Friday, August 16, 2013

Melt (more added, and much love)

Happy Friday, my Angel! I hope you had a nice day, and that your weekend is off to a good start. Well, you learn something new every day, and now I know what those flowers are called : Morning Glories! We have them all over the place, and for years I always called them Trumpet Flowers because of their shape. They line a long stretch of fence up at CSUN, and I always thought they were so pretty that I took a photo of them myself back in the '90s. But from now on they are Trumpet Flowers no more. Hello, Morning Glories.

We were a little worried about the Kobester the past couple days, because he would tremble at times, and yelp if you touched him, and yet most of the time he seemed normal and always ate his food, had a cold wet nose (btw, did you know that dogs get their noses installed at the Naugahyde Shop? It's true, but I digress). Anyhow, this morn we thought it best to take him to the vet, and it turns out he's just got a sore back, most likely from jumping off the top of the couch, so that was good news. Kobi is 13, but usually has the energy of a three year old, and he thinks he's a stunt dog.

I will go on my walk now, and then write more at the usual time.

Elizabeth? I Love You, you know, but also........sometimes when I think of you, you just melt me.  :):)
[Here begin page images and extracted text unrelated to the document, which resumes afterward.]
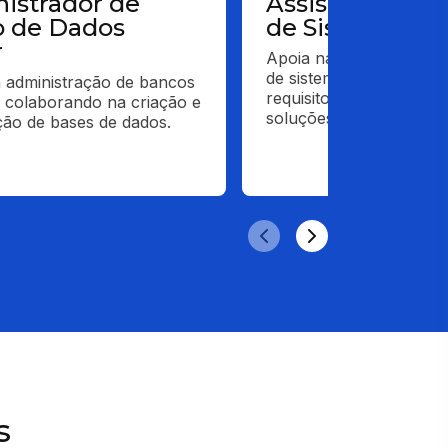
istrador de
Assistente de 
 de Dados
de Sistemas
r
Apoia na análise e dese
de sistemas, ajudando a
a administração de bancos 
requisitos e colaborar n
 colaborando na criação e 
soluções de software.
ão de bases de dados.
s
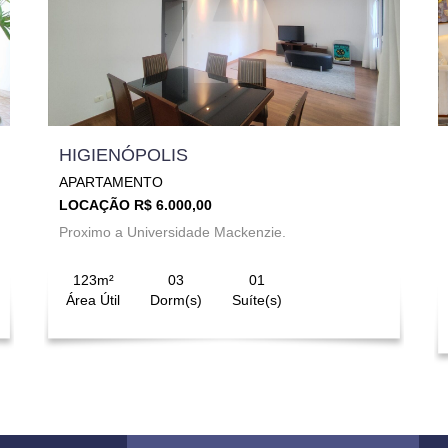
HIGIENÓPOLIS
APARTAMENTO
LOCAÇÃO R$ 6.000,00
Proximo a Universidade Mackenzie.
123m²
03
01
Área Útil
Dorm(s)
Suíte(s)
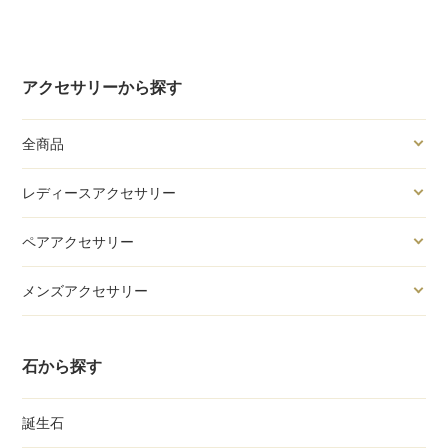
アクセサリーから探す
全商品
レディースアクセサリー
ペアアクセサリー
メンズアクセサリー
石から探す
誕生石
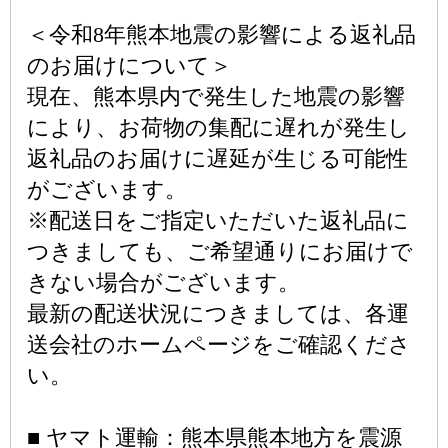
＜令和8年熊本地震の影響による返礼品
のお届けについて＞
現在、熊本県内で発生した地震の影響
により、お荷物の集配に遅れが発生し
返礼品のお届けに遅延が生じる可能性
がございます。
※配送日をご指定いただいた返礼品に
つきましても、ご希望通りにお届けで
きない場合がございます。
最新の配送状況につきましては、各運
送会社のホームページをご確認くださ
い。
■ ヤマト運輸：熊本県熊本地方を震源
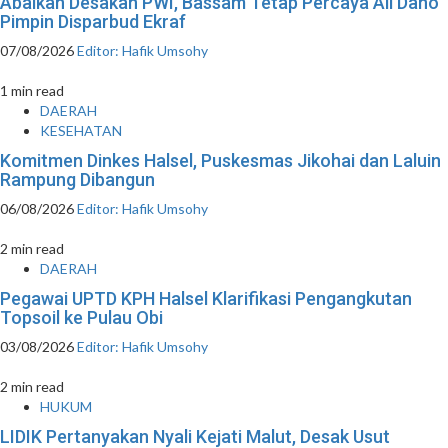
Abaikan Desakan PWI, Bassam Tetap Percaya Ali Dano
Pimpin Disparbud Ekraf
07/08/2026
Editor: Hafik Umsohy
1 min read
DAERAH
KESEHATAN
Komitmen Dinkes Halsel, Puskesmas Jikohai dan Laluin
Rampung Dibangun
06/08/2026
Editor: Hafik Umsohy
2 min read
DAERAH
Pegawai UPTD KPH Halsel Klarifikasi Pengangkutan
Topsoil ke Pulau Obi
03/08/2026
Editor: Hafik Umsohy
2 min read
HUKUM
LIDIK Pertanyakan Nyali Kejati Malut, Desak Usut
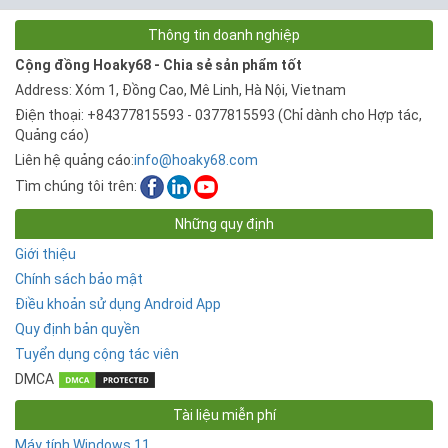
Thông tin doanh nghiệp
Cộng đồng Hoaky68 - Chia sẻ sản phẩm tốt
Address: Xóm 1, Đồng Cao, Mê Linh, Hà Nội, Vietnam
Điện thoại: +84377815593 - 0377815593 (Chỉ dành cho Hợp tác,
Quảng cáo)
Liên hệ quảng cáo:
info@hoaky68.com
Tìm chúng tôi trên:
Những quy định
Giới thiệu
Chính sách bảo mật
Điều khoản sử dụng Android App
Quy định bản quyền
Tuyển dụng cộng tác viên
DMCA
Tài liệu miễn phí
Máy tính Windows 11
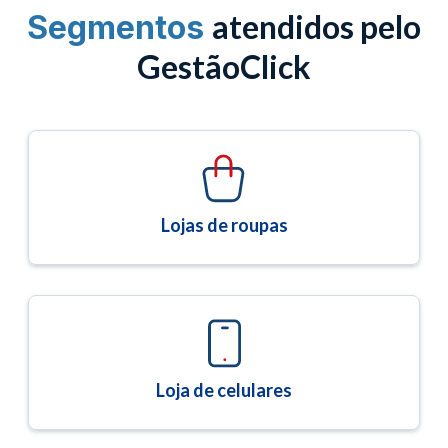
atendidos pelo
Segmentos
GestãoClick
Lojas de roupas
Loja de celulares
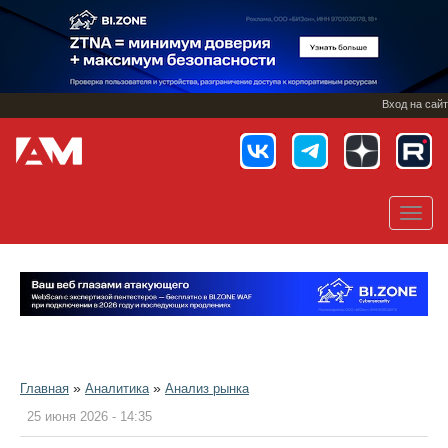
Перейти
к
основному
содержанию
Вход на сайт
Toggl
navig
»
»
Главная
Аналитика
Анализ рынка
25 июня 2026 - 14:35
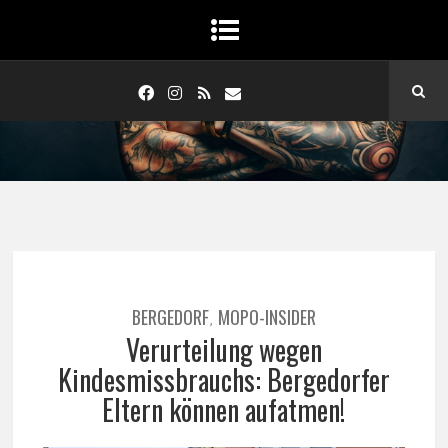
BERGEDORF
MOPO-INSIDER
,
Verurteilung wegen
Kindesmissbrauchs: Bergedorfer
Eltern können aufatmen!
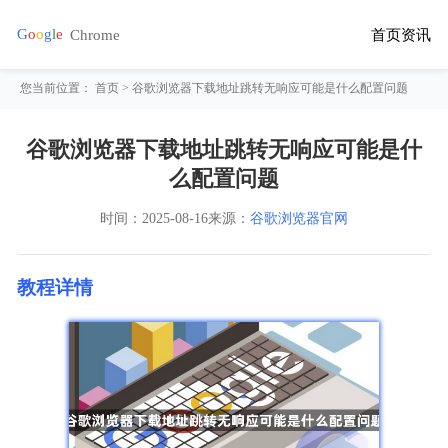
首页
资讯
您当前位置：
首页
> 谷歌浏览器下载地址跳转无响应可能是什么配置问题
谷歌浏览器下载地址跳转无响应可能是什
么配置问题
时间：
2025-08-16
来源：
谷歌浏览器官网
教程详情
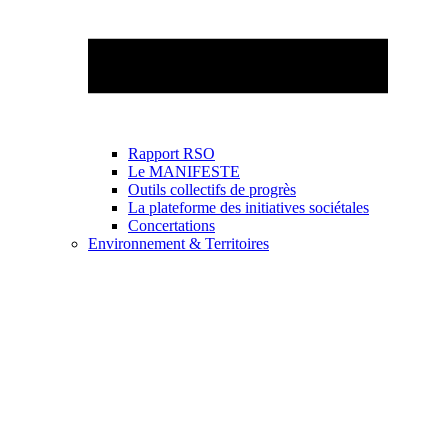
Rapport RSO
Le MANIFESTE
Outils collectifs de progrès
La plateforme des initiatives sociétales
Concertations
Environnement & Territoires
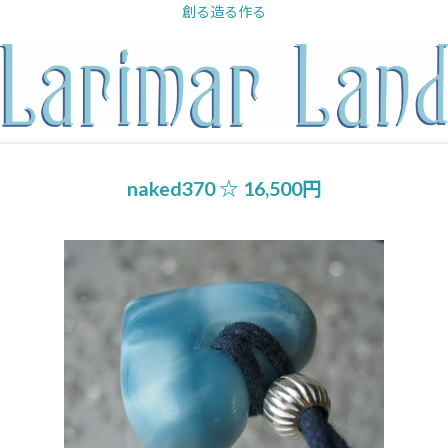
内
創る造る作る
容
を
ス
キ
ッ
プ
naked370 ☆ 16,500円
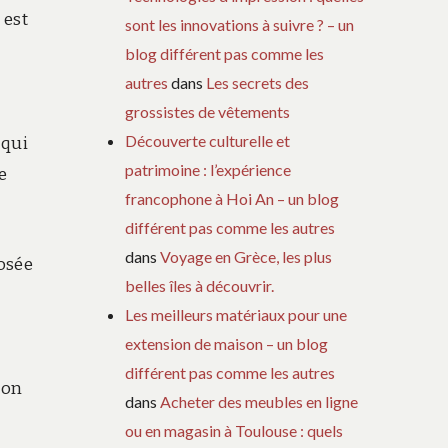
l est
sont les innovations à suivre ? – un
blog différent pas comme les
autres
dans
Les secrets des
grossistes de vêtements
Découverte culturelle et
 qui
patrimoine : l’expérience
e
francophone à Hoi An – un blog
différent pas comme les autres
dans
Voyage en Grèce, les plus
posée
belles îles à découvrir.
Les meilleurs matériaux pour une
extension de maison – un blog
différent pas comme les autres
son
dans
Acheter des meubles en ligne
ou en magasin à Toulouse : quels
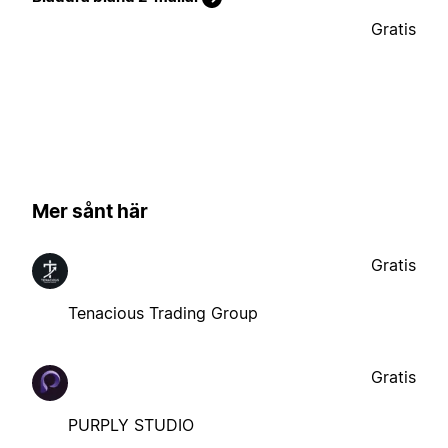
Gratis
Mer sånt här
Gratis
Tenacious Trading Group
Gratis
PURPLY STUDIO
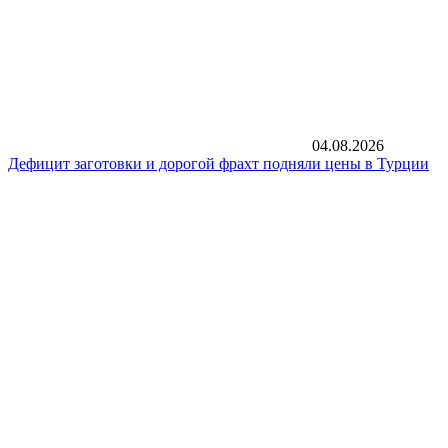
04.08.2026
Дефицит заготовки и дорогой фрахт подняли цены в Турции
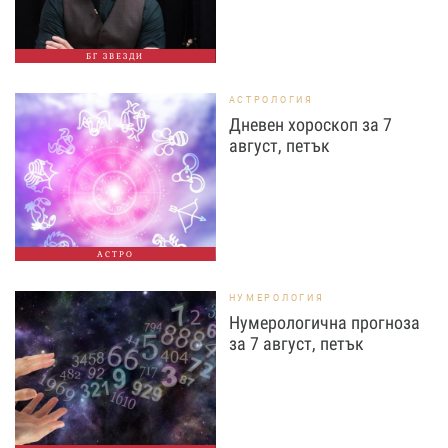
БГ ЗВЕЗДИ
АСТРОЛОГИЯ
Дневен хороскоп за 7
август, петък
АСТРО
НУМЕРОЛОГИЯ
Нумерологична прогноза
за 7 август, петък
(back in a little while.....)

11pm : Today was a TCB kinda day (taking care of business), so I am just taking it easy this eve, my brain on cruise control. I am browsing movies on Amazon, playing acoustic, enjoying the quiet in my building. Tomorrow, Vickie is gonna come over and we are gonna take Sophie out for her birthday after all. That makes me happy. Right now, I am focused on continuing to build a foundation for us. You posted yesterday about artist's salaries transposed to CEOs and doctors and the like, and it's funny because, well, I think that most of those folks could not cope with the faith it takes to trust, as an artistic person must trust, that the money will be there. Folks in the Corporate World thrive on the trust of a System, and if they climb that ladder high enough, that System can work for them. But the catch - and it is huge - is that "This Is Your Life", end of story. Those folks are now part of that System, and that is their life - think about that......it's their life - and I think, from my perspective, that you really have to be comfortable in that world to accept that it is going to be your life. For those who sense they will not be comfortable in such a world, acceptance of it is a dreadful proposition.

The trade off, for an Artist (or an artistic person in general), is faith. Faith that money will be there. Faith that enthusiasm will be there, curiosity will be there, i.e. the Artistic Impulse. I think the key, besides trusting in the money and practical ends of things, is to start from the inside. Rather than dwelling always on what you are going to produce, receive what inspires you.

Receive. That's why you were born an Artist in the first place. If you were not born with a Corporate Personality, which is to say a Follower Personality or System-based Personality, then go with what you were given. As an Artistic Soul, you were born with gifts of reception and faith. 

So that is my message for tonight. Trust and believe, in yourself, your faith, and your support system. This is what artists do. The huge, huge payoff is that they do not have to give their lives (and think about that word again) over to a System of Strict Regimentation and Non-Creativity.

That's the payoff for an Artistic Person. With faith, their life is their own.

I Love You, Elizabeth. Sweet Dreams, a big hug and kiss, and I will see you in the morning.